In line with the season’s storylines weaving into each other, my favorite aspect by far was that plotlines from previous seasons finally came to fruition this season. Lucas was arrested because he got too close to the truth, and I quickly forgot about him. Then, he reappears this season and ends up playing a huge role even though his screen time is incredibly limited. Frank schemes Walker’s impeachment behind the scenes, and then Tom Hammerschmidt comes along and feeds off Walker’s resentment to write the story. The same goes for Jackie and Remy. Their affair is used as black mail to support the legislation Claire is pushing through. Then they disappear for a few episodes only to reappear later as the story materializes. It is that which I admire about the show. It is clearly the story about the rise of two corrupt people, but in many ways it is also an ensemble cast where someone can play a pivotal role and then disappear for a bit and the story always moves along because of the strength of the two leads.
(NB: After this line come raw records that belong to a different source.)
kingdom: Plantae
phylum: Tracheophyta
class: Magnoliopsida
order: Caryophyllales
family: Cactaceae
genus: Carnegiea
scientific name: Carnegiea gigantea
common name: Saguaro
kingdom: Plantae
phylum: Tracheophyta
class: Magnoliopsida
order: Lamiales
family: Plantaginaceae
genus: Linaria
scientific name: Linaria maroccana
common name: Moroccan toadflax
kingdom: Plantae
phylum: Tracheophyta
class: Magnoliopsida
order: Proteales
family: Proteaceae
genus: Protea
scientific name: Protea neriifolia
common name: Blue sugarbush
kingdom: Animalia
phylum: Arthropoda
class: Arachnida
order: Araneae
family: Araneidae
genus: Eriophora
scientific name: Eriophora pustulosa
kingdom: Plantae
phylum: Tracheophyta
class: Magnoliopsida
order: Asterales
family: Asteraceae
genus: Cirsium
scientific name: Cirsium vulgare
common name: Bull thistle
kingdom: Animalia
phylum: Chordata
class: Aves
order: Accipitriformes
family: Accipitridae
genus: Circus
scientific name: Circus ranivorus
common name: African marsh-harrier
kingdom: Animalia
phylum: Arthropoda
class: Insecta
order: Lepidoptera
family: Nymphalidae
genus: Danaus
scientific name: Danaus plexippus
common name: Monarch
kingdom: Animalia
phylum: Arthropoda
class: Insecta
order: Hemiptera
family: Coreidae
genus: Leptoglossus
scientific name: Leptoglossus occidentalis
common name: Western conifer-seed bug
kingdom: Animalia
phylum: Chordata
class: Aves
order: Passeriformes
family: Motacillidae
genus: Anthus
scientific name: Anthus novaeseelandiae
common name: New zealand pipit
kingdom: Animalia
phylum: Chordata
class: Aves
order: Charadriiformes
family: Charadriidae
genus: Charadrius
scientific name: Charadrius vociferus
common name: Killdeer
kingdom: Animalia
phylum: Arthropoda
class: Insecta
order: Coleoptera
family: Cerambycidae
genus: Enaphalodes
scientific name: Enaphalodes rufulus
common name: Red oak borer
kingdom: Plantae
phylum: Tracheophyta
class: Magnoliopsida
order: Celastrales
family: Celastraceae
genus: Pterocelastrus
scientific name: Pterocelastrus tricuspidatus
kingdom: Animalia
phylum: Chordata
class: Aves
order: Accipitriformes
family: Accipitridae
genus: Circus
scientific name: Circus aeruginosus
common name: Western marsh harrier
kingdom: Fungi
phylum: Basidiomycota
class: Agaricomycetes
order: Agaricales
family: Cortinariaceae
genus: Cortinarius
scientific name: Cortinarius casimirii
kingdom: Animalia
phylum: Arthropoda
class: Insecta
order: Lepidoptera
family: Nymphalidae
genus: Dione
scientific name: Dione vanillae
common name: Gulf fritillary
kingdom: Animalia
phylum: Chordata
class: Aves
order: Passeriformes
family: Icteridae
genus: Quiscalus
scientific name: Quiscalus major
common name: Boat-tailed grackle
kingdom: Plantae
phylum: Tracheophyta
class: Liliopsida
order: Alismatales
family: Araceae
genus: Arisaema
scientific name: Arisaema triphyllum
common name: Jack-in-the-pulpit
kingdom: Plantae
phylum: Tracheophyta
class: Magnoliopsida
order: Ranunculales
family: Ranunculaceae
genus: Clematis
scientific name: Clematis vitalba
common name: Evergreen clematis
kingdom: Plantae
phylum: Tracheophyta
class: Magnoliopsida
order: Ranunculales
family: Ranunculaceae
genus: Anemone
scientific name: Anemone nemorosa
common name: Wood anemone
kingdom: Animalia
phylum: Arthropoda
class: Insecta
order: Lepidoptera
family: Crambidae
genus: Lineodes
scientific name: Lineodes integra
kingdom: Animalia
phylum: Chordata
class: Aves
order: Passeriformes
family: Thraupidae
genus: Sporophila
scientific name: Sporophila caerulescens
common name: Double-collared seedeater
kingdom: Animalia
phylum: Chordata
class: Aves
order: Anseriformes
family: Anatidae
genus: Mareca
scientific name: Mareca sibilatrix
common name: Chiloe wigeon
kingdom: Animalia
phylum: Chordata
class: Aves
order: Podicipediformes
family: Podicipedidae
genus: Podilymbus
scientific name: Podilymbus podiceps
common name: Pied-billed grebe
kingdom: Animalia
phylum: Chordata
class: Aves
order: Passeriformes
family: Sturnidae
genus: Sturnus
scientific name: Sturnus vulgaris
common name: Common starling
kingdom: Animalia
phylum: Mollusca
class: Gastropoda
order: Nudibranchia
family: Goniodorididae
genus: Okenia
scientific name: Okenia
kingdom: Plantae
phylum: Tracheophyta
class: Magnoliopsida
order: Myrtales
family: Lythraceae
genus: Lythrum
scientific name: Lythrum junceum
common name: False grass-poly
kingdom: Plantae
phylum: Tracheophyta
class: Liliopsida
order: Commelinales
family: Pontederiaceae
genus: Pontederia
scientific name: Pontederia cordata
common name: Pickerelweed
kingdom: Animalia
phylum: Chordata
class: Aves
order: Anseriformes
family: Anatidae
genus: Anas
Season 4 ends with a lot of story threads being open-ended. The story may or may not have significant fallout. Claire and Frank now have a lot of different enemies to deal with. The election has still not happened and the Conways are still a formidable threat. Then, there is also the storyline with Doug which I can’t help but feel will somehow become incredibly important. Season 5 will have many questions to answer without its lead writer. Will the show begin to suffer as a result? It’s difficult to judge one person’s contribution until he or she has left so we will find out in a year’s time.